Supported through training for hiring managers and the hiring team. Remote hiring steps are similar to the in-person equivalent but do have distinct differences that require training. For example, reading and reacting to social queues, applying expectations for professionalism, and communication strategies all require adjustments.
3. Distancing-friendly onboarding
For organizations that require employees to be onsite, eventually the remote experience will have to transition to in-person. But, thanks to social distancing, the in-person experience is going to require a lot of adjustments before it supports social distancing and safety standards.
Before bringing any new employees (or candidates) into a facility, have clear guidelines and procedures for both the new employee and the rest of the team. Generate clear communications so everyone knows the procedures and train the team on the procedures.
Physical procedures include, for example:
What safety products, if any, will you issue to the new employee – masks, sanitizer, etc.
What is your mask policy and what happens if the new employee (or candidate) doesn’t have a mask?
How will you handle eating and drinking during the onboarding (or interview) process (it’s hard to drink coffee with a mask on)?
How will you handle trash? Cleaning up coffee cups, paper plates, and other trash is no longer just a courtesy, it is now a safety policy.

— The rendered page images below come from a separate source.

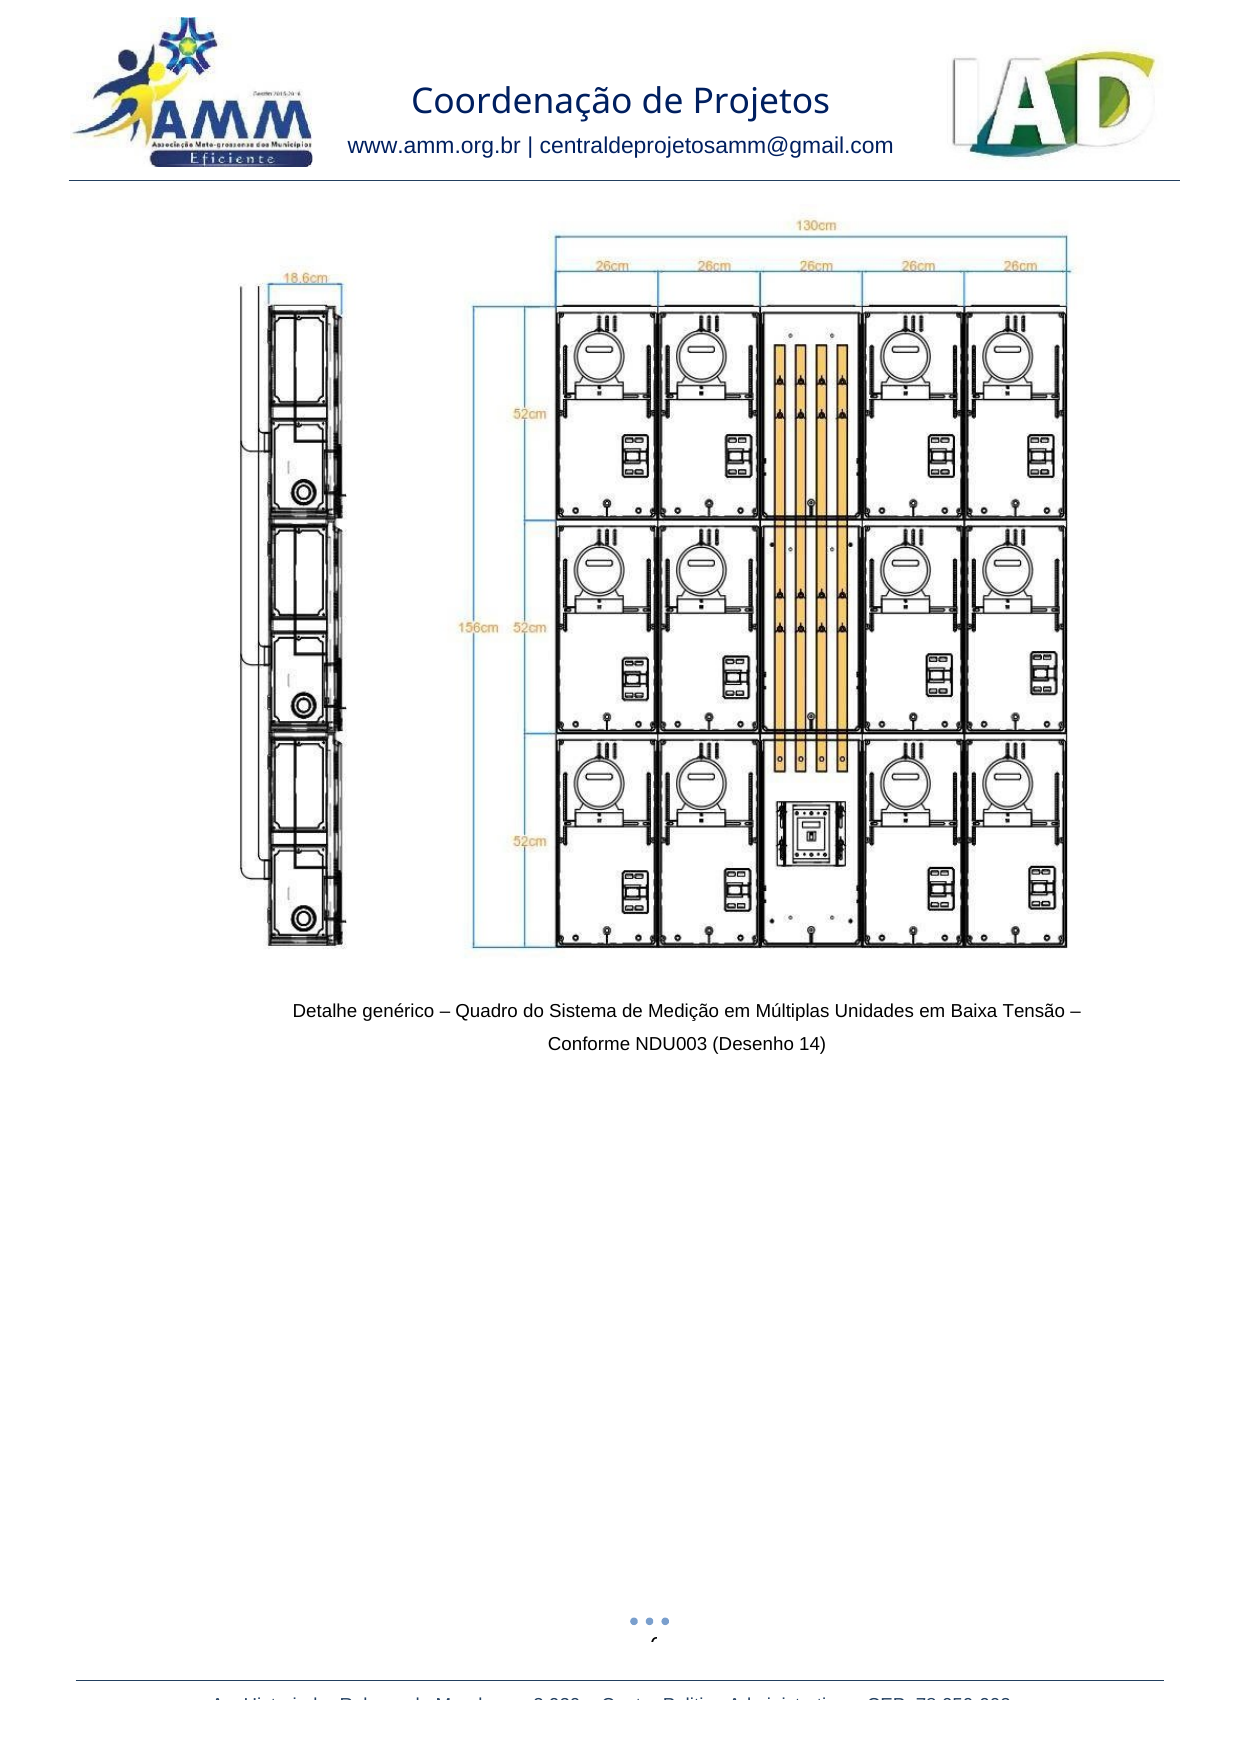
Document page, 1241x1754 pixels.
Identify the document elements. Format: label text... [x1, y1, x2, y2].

picture [238, 204, 1085, 959]
text Detalhe genérico – Quadro do Sistema de Medição em Múltiplas Unidades em Baixa Tensão – Conforme NDU003 (Desenho 14) [292, 1000, 1082, 1054]
picture [70, 17, 313, 167]
picture [945, 39, 1164, 170]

How will you ensure the room or facility used for onboarding (or interviewing) has been properly cleaned and sanitized and is now ready for the next occupant?
What do you do if the new employee (or candidate) shows up and shows signs of being sick?

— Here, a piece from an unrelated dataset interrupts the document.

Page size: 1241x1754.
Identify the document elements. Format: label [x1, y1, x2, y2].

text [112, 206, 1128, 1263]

Other procedures include, for example:
What is the policy for new employees (or candidates) who don’t feel comfortable in physical environments and want to work from home? Note: include a procedure covering jobs that require physical presence where an employee discloses that they must work from home after being hired.
If the organization adopted work shifts, what is the policy for which shift new employees get? Take into account the variety of personal situations such as caring for children or other family members, pets, availability of public transportation, etc.

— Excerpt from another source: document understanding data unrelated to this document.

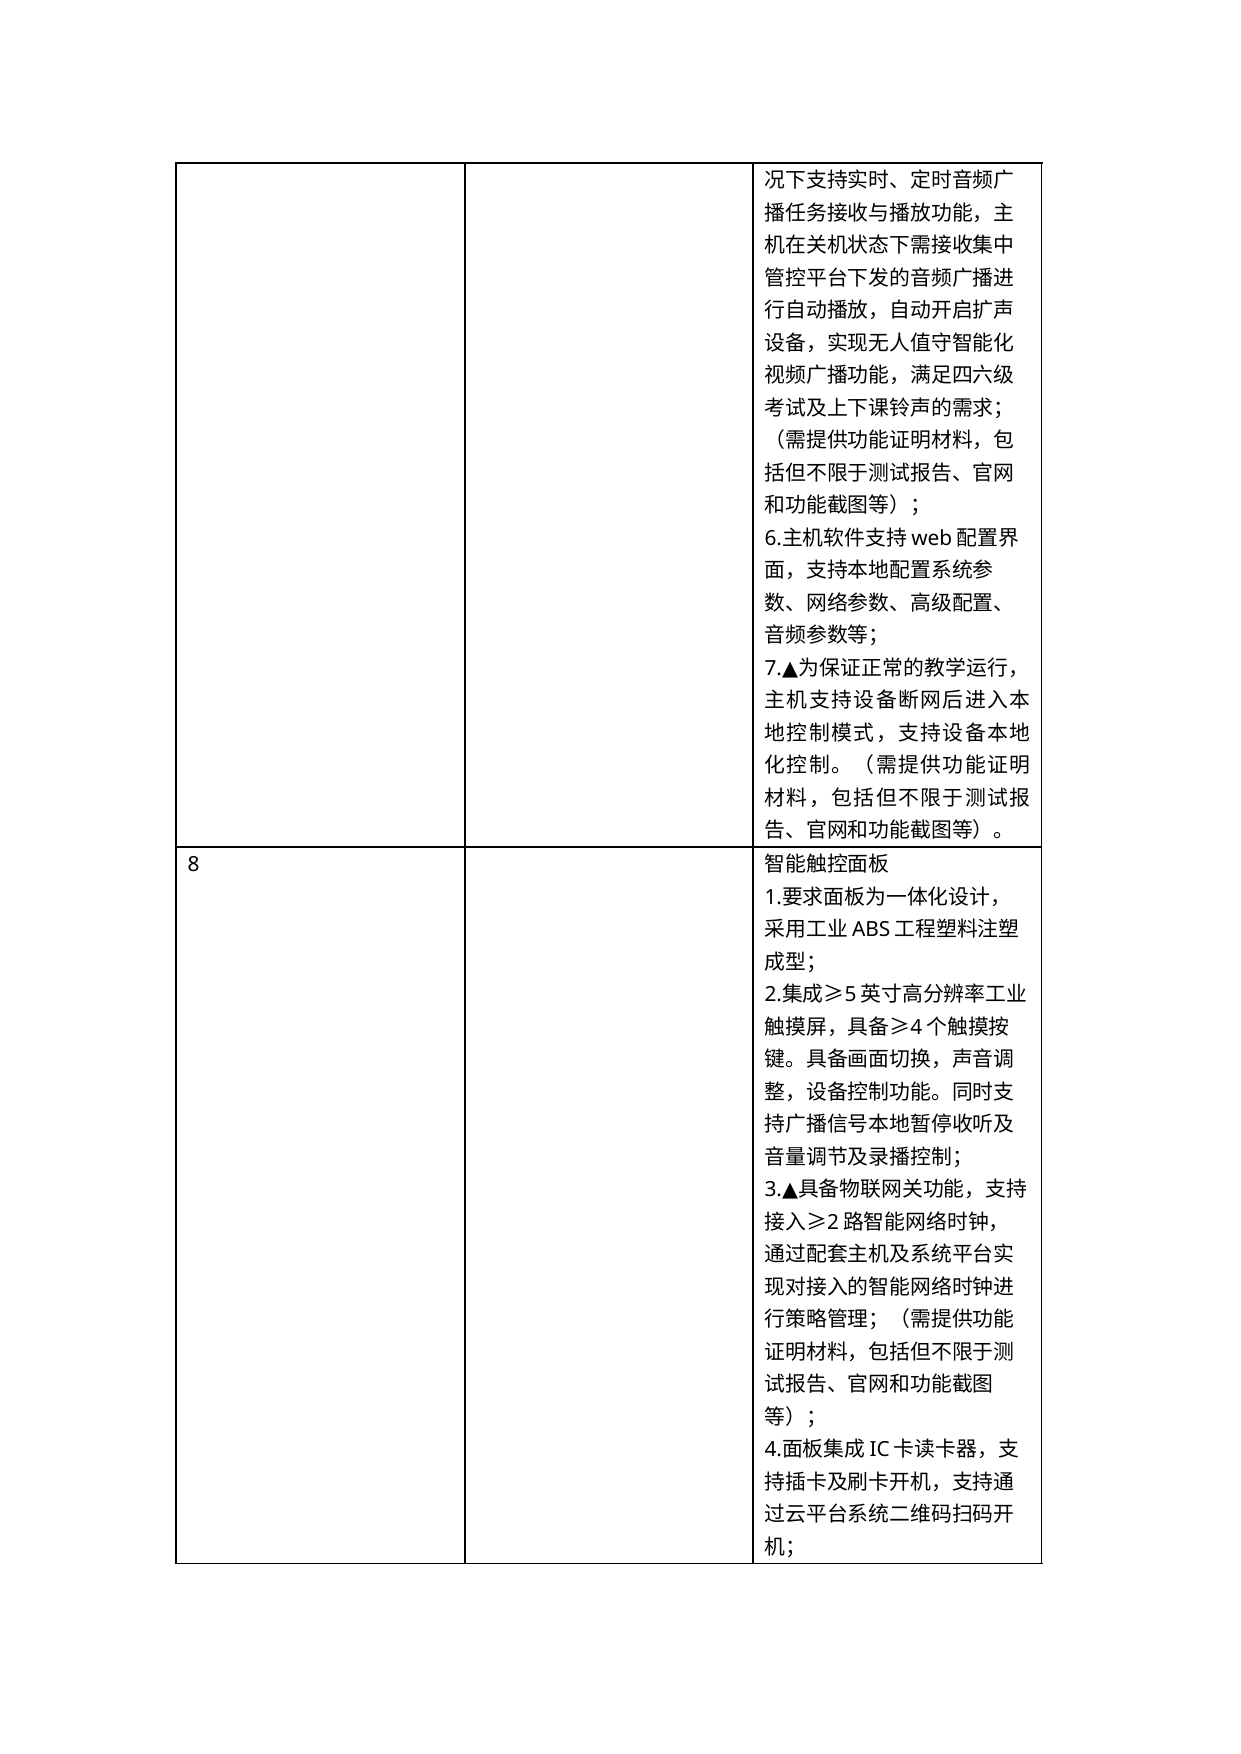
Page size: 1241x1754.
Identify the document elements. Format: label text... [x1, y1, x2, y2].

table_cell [754, 848, 1041, 1563]
table_cell [466, 848, 752, 1563]
table_cell 8 [177, 848, 464, 1563]
table_cell [466, 164, 752, 846]
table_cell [754, 164, 1041, 846]
table_cell 7 [177, 164, 464, 846]
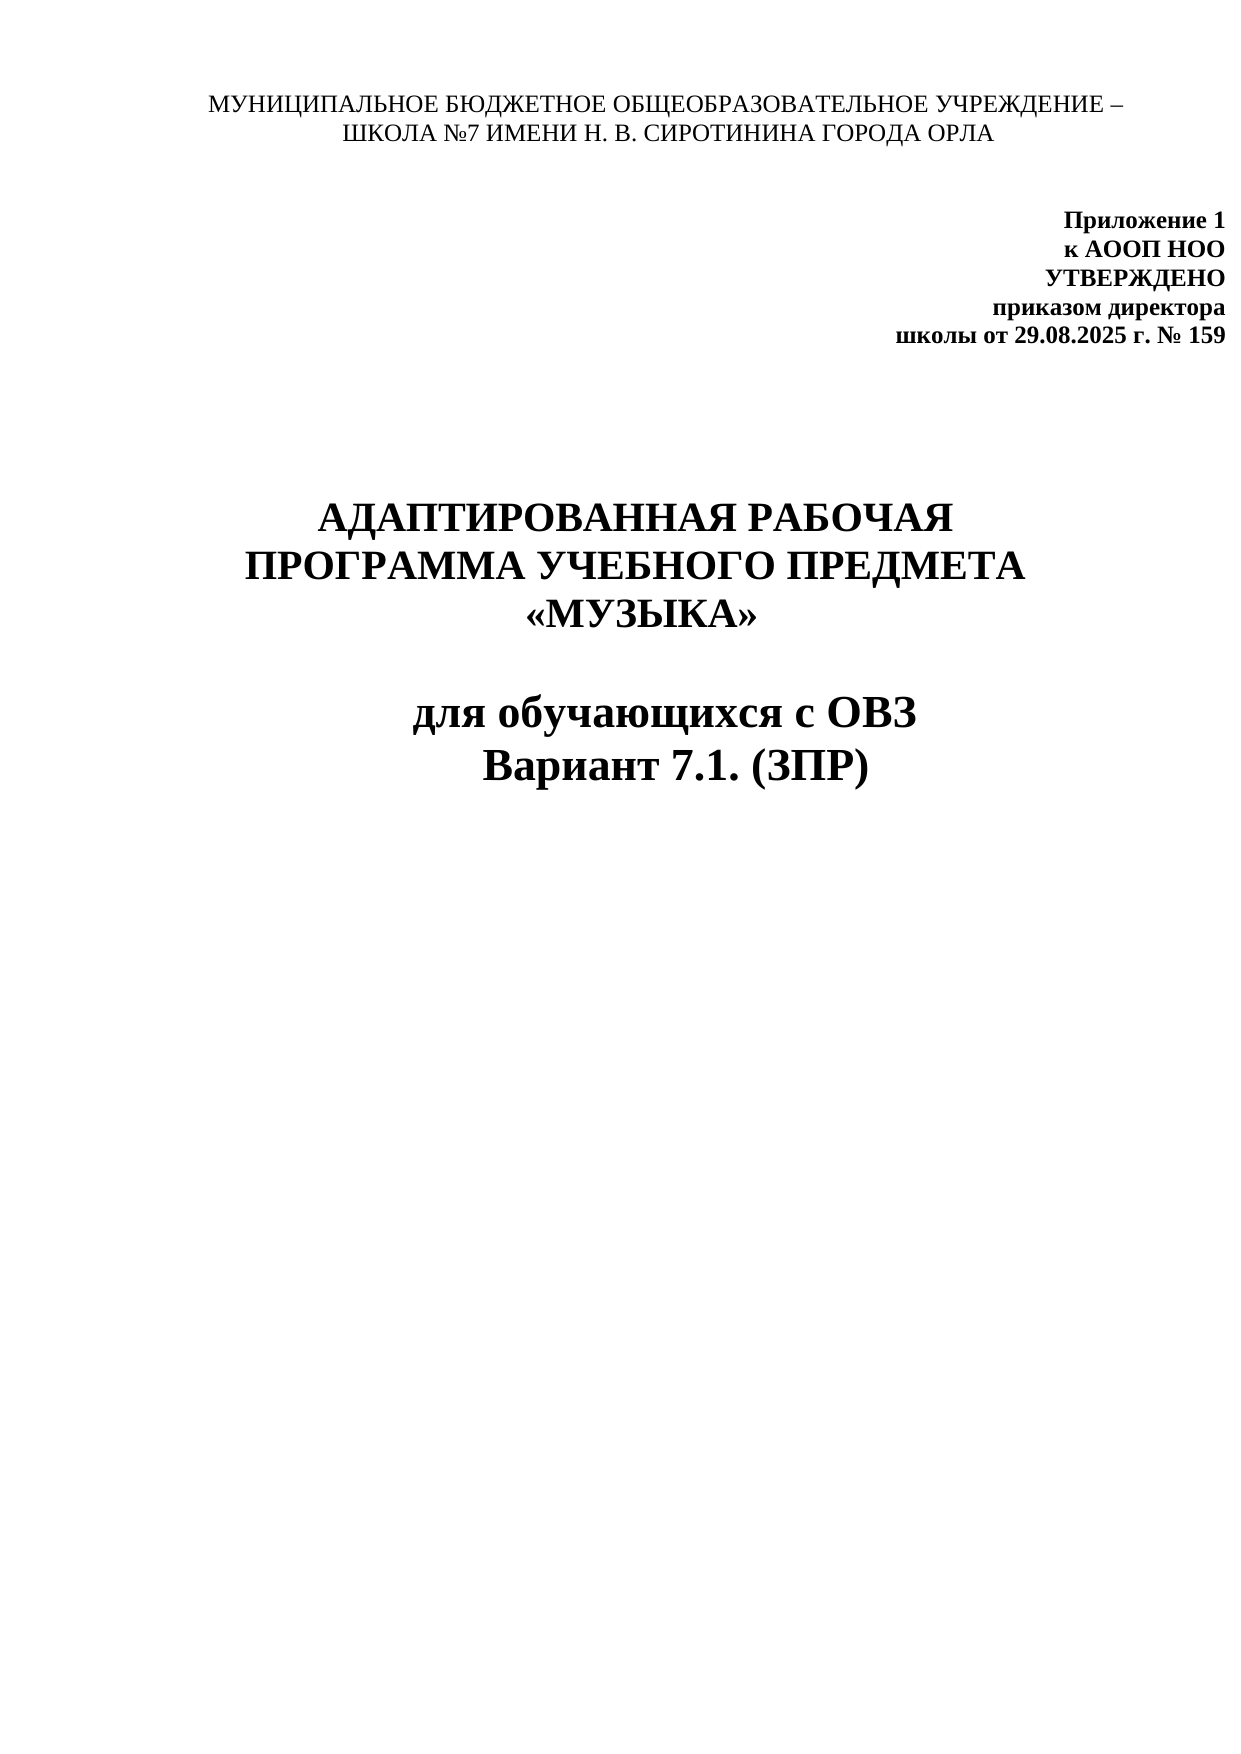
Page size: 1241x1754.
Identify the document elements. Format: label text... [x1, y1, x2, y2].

text приказом директора [157, 292, 1226, 320]
text школы от 29.08.2025 г. № 159 [103, 320, 1226, 349]
text МУНИЦИПАЛЬНОЕ БЮДЖЕТНОЕ ОБЩЕОБРАЗОВАТЕЛЬНОЕ УЧРЕЖДЕНИЕ – [136, 89, 1194, 118]
text УТВЕРЖДЕНО [157, 263, 1226, 292]
text Приложение 1 [157, 205, 1226, 234]
text «МУЗЫКА» [148, 589, 1135, 637]
title АДАПТИРОВАННАЯ РАБОЧАЯ ПРОГРАММА УЧЕБНОГО ПРЕДМЕТА [189, 493, 1082, 589]
text к АООП НОО [157, 234, 1226, 263]
text ШКОЛА №7 ИМЕНИ Н. В. СИРОТИНИНА ГОРОДА ОРЛА [136, 118, 1194, 147]
text для обучающихся с ОВЗ [103, 685, 1226, 738]
text Вариант 7.1. (ЗПР) [103, 738, 1226, 790]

If the organization adopts break shifts, what is the policy for which shifts the new employee gets?
For employees that require a nursing room to self-administer shots, a place to smoke during breaks, etc. where do they go that ensures both safety and, if required, privacy? How are these facilities properly sanitized between uses?
Bringing It all together
As things turn back on, they will turn on in a world that looks very different than it did pre-COVID. There will be shifts in candidate pools, new expectations for remote processes including hiring, and new standards for on-site experiences. But, if it’s a world you are prepared for, it will also be full of opportunity.
Also keep in mind; ‘It ain’t over till it’s over’ And even then… it may still not be over.
There is a good chance there will be additional periods of lock-down, that the phases of reopening will not all move forward (phase I, phase II… wait no, phase I again), and that this won’t be the last time we face a serious regional, national, or global crisis that disrupts the ability to get to an office or travel. Before rebuilding the staff, have a plan in place for relapses and future crisis. That way you are not left having to go through the scrambled uncertainty again with your next generation of employees.